Por favor, dispón como lista numerada solo las líneas siguientes que van desde la que contiene "locality: Zanderij I" hasta la que contiene "collection date as typed: 21 Jul 1906", ambas incluidas, y omite las líneas en blanco.

# # # # #

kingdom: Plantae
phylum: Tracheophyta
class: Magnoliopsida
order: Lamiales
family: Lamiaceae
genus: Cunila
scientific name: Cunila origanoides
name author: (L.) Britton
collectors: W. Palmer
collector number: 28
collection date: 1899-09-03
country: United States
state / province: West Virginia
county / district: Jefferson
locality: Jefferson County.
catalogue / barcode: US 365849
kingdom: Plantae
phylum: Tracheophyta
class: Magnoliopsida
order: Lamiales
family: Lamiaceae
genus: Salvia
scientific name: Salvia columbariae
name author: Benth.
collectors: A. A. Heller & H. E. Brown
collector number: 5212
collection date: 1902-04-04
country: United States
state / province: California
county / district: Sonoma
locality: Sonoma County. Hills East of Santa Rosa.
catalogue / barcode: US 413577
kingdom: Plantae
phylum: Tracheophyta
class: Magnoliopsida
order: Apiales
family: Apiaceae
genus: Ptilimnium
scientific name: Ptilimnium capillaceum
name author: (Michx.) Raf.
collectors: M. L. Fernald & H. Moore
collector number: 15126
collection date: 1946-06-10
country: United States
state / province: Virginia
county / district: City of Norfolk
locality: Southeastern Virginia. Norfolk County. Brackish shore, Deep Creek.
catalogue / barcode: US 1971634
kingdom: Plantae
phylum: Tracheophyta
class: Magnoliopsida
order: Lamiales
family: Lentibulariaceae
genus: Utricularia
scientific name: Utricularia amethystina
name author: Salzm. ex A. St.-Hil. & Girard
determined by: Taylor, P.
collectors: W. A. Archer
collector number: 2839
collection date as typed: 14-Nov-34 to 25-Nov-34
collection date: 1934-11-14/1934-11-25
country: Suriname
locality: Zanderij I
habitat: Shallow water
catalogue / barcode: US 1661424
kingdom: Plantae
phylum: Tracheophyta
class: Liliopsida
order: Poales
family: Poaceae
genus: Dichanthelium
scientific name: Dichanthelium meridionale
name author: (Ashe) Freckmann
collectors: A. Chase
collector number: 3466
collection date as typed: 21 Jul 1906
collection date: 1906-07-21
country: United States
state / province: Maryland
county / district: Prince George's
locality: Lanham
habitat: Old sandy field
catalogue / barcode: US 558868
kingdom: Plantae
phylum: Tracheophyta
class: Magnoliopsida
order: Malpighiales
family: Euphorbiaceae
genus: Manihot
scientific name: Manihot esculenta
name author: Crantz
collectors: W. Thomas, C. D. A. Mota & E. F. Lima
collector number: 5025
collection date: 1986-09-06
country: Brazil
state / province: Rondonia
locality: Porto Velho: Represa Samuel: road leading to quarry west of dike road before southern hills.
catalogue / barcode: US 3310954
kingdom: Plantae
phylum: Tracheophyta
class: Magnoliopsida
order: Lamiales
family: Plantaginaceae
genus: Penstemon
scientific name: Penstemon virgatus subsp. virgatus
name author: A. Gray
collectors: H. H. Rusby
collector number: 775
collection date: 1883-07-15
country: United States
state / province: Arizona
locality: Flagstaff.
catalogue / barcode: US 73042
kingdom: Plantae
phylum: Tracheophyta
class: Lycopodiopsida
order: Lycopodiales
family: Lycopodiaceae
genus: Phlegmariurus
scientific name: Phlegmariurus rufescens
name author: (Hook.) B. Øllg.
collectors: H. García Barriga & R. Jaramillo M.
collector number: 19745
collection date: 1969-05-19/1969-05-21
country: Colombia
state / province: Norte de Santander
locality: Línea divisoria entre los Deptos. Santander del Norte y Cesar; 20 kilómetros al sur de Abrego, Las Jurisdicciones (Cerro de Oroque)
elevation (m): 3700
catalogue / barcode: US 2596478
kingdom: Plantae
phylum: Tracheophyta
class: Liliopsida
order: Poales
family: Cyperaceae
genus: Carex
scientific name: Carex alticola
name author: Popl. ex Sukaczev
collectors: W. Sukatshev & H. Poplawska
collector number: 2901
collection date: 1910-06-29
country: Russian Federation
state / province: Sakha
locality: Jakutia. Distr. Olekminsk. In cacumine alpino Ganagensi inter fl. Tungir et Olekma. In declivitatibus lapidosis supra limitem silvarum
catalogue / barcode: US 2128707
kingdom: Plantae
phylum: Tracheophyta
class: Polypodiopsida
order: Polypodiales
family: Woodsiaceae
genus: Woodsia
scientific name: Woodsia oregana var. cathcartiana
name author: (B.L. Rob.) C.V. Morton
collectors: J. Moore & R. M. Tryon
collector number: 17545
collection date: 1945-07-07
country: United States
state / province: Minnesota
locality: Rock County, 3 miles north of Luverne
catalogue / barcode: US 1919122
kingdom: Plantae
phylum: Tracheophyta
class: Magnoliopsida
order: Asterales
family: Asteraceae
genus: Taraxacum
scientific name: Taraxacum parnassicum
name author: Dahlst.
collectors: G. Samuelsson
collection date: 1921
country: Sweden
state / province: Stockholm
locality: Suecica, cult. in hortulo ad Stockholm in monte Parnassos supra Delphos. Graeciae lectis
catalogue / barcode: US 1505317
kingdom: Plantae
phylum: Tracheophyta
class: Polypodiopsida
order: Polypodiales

# # # # #

**RESULTADO COMPLETO:**
1. locality: Zanderij I
2. habitat: Shallow water
3. catalogue / barcode: US 1661424
4. kingdom: Plantae
5. phylum: Tracheophyta
6. class: Liliopsida
7. order: Poales
8. family: Poaceae
9. genus: Dichanthelium
10. scientific name: Dichanthelium meridionale
11. name author: (Ashe) Freckmann
12. collectors: A. Chase
13. collector number: 3466
14. collection date as typed: 21 Jul 1906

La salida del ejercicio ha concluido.